Maeve and two others hiked back to pick up the planks—two by-eights and some that were possibly 12 feet long, her father recalls.
“So they quickly kind of set up around me and tried to basically pull me out in a collection of different ways with no success—there was no movement.”
Stymied by the clay’s grip, some of the hikers went ahead to Chin Beach to see if they could find help while Junker found warmth in a puffy jacket from his backpack.
About 20 minutes later, a half-dozen more hikers appeared, including a well-built fellow. “I mean, he was, you know, very fit, very strong, you know, just that real husky size," Junker says.
Surely this was the end of this awful, oozing odyssey, he thought.
“He grabbed me around my waist, I draped my arms over his shoulders,” as Junker describes it. “He is down in a squat position, tries pulling up at the point where I was like, ‘Something's gonna break here.’ And I just said, ‘No. Clearly, I'm not moving.’”
They tried using the boards for leverage but to no avail.
It had now been 90 minutes and it was decided they should call 9-1-1.
The operator stayed on the line keeping everybody calm for some time before connecting the call to Port Alberni RCMP, which began to formulate a plan.
Meantime, the rescuers were still at it with the wood.
They tried shoving the boards down by Junker’s sides, one person digging the clay, the other shovelling it out.
“I mean, I can see the sweat on their foreheads and I'm trying to help a little bit in front of me, but I'm also trying not to move or I'm going to get deeper.”

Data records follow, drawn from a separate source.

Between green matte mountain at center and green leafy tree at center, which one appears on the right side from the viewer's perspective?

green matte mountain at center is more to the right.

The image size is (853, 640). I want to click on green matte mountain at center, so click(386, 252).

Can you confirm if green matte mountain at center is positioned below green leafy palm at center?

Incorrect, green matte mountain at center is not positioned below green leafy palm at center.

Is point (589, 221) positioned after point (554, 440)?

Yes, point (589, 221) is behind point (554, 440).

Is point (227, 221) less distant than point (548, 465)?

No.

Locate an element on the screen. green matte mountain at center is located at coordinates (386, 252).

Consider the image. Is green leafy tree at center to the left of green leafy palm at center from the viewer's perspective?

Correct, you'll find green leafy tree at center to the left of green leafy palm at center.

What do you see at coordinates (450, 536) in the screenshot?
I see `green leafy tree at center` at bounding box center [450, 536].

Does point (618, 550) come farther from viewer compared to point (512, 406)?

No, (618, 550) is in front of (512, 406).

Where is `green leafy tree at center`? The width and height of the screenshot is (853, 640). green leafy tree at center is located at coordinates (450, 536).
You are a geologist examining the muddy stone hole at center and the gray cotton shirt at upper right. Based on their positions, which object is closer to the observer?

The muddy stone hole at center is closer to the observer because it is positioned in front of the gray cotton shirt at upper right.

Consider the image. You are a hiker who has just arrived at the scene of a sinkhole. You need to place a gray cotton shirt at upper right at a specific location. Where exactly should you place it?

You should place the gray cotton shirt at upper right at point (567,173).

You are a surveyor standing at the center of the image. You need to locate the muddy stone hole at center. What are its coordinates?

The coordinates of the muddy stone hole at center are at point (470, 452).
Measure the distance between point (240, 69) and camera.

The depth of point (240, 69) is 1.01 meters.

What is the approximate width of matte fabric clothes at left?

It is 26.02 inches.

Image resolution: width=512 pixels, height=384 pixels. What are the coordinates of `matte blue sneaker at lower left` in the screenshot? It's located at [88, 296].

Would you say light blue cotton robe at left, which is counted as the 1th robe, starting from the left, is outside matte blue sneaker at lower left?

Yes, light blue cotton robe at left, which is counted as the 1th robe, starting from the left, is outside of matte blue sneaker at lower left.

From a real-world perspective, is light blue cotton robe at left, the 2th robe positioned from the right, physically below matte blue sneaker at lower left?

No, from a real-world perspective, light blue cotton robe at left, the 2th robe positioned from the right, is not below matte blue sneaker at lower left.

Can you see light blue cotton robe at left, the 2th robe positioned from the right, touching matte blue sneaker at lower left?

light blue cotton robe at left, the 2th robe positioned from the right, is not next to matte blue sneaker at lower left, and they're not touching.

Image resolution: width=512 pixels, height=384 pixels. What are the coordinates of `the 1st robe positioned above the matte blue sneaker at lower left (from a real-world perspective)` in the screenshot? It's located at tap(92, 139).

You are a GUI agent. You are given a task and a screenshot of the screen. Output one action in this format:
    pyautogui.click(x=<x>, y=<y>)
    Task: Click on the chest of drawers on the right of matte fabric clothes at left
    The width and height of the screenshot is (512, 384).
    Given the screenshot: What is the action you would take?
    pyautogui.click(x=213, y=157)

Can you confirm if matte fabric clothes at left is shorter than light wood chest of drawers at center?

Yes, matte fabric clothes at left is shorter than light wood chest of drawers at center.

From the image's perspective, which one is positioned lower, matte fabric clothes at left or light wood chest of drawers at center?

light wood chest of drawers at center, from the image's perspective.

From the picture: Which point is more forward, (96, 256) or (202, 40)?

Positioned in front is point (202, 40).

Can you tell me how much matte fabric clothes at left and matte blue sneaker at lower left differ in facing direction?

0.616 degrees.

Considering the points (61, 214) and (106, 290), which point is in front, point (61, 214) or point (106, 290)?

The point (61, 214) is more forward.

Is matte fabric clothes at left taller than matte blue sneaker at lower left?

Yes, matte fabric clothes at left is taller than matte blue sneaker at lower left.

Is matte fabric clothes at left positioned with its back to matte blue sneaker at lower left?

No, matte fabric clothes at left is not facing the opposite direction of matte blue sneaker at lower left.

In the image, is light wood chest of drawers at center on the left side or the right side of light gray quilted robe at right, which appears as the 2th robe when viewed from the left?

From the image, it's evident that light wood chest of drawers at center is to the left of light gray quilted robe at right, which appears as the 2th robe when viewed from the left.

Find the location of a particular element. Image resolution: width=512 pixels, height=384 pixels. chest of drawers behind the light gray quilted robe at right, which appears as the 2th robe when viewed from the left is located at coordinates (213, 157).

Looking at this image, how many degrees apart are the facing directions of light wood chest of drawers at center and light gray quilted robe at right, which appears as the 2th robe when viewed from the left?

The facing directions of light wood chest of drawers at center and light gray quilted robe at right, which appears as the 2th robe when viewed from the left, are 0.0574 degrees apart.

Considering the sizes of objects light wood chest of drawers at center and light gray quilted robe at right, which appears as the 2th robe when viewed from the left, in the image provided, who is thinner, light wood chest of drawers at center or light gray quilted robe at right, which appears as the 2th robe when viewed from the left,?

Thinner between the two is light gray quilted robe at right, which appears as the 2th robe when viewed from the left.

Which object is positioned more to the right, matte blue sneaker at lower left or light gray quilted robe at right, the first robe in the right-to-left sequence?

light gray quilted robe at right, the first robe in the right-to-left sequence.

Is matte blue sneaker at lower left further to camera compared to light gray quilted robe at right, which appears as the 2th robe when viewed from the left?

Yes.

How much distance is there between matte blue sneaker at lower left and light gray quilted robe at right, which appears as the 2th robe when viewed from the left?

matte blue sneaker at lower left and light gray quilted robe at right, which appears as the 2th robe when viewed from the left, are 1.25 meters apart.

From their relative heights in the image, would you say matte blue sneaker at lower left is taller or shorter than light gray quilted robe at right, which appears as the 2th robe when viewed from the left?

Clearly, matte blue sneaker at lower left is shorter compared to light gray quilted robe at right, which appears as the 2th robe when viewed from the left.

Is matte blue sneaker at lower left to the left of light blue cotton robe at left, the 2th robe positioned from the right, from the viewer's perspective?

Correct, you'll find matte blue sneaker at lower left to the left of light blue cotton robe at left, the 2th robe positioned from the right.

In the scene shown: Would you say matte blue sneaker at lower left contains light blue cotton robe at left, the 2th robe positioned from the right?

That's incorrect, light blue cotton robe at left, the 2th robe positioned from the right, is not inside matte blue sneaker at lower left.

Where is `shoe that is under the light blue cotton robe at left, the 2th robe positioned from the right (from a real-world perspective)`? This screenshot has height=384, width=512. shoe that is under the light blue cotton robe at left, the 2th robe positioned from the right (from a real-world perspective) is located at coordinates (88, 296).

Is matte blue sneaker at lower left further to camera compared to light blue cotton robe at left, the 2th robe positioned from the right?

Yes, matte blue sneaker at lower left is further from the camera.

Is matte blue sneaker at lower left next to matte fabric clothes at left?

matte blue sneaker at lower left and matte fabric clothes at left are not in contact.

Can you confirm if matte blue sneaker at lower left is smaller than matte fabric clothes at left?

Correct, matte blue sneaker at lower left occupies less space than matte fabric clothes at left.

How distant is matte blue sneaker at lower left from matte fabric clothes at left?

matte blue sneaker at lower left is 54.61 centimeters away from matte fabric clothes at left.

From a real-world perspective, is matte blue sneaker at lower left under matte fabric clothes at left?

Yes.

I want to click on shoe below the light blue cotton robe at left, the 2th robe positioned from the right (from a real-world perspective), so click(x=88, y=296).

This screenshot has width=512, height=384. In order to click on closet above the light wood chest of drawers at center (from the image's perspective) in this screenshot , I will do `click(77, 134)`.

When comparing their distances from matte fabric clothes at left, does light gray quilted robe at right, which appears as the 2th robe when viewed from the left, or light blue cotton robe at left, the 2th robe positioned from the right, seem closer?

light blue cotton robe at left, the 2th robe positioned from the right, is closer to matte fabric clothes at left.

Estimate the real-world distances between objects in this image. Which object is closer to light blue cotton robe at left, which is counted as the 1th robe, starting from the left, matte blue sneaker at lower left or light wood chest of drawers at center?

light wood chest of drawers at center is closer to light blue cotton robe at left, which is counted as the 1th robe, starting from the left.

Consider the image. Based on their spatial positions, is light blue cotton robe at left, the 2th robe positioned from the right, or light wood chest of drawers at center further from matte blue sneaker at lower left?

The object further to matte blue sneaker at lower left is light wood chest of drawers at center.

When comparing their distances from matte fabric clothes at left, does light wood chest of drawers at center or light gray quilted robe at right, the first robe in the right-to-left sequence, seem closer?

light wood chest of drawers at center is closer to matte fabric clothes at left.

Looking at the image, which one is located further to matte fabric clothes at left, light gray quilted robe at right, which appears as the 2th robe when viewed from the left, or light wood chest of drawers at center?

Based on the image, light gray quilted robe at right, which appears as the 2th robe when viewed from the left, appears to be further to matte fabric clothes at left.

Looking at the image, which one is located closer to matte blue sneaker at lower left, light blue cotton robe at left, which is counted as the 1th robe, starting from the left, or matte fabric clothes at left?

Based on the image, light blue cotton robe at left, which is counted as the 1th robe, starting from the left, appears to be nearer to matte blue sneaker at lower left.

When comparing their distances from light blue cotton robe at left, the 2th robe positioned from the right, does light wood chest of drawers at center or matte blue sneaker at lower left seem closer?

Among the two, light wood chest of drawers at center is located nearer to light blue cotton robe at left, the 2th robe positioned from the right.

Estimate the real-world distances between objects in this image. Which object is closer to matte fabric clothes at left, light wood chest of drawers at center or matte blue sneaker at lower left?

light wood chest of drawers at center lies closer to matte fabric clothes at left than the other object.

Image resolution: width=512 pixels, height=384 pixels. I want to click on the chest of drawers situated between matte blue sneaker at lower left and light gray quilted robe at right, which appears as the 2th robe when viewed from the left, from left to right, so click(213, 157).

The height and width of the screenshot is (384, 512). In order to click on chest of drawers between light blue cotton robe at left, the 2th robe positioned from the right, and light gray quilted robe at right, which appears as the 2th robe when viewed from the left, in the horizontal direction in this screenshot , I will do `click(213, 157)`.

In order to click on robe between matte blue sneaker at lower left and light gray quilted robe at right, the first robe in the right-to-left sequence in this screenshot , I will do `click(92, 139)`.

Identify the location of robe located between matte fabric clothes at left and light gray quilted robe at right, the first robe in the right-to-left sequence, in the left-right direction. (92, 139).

Junker was still thigh-high but hopeful when one of the helping hikers slipped in just past his ankle. “He couldn’t pull his foot out, but he needed another person to sort of grab his leg and pull,” Junker says. “And between the two of them, they got his leg free.”
The digging continued for another 20 minutes when one of them struck Junker’s boot which eventually led to them cutting the laces and painstakingly freeing the man one leg at a time.
Junker says there was a cheer of excitement and then one of the hikers “grabbed me around my shoulders and just dragged me back out of the hole.”
Junker contacted BC Parks, which immediately secured the area.
BC Parks is an agency of the Environment Ministry, which in an email to Capital Daily said it was “the first report of an incident of this nature,” on the trail it had received.
“BC Parks regularly assesses the Juan de Fuca Marine Trail for public safety concerns and continues to invest in infrastructure upgrades along the trail,” the ministry said.
“The Juan de Fuca Marine Trail is a strenuous, multi-day hike in a rugged and isolated environment,” it said. “Hikers should be prepared for uneven ground and slippery conditions on muddy trails, wooden surfaces, boulders, and rocky shorelines."
Junker says many “what-ifs” have gone through his and his daughter’s minds since last Friday. “It could have gone so much worse if that crew and team of people weren’t there to help me and I just can’t say thanks enough to the entire crew and BC Parks for all they did, in cordoning off the area and for the entire team that went to the effort to rescue me,” he says.
“I was so fortunate for the group of people that came to my help and rescue.”
The province reminds hikers to consult the BC Parks website for park updates before hitting the trails.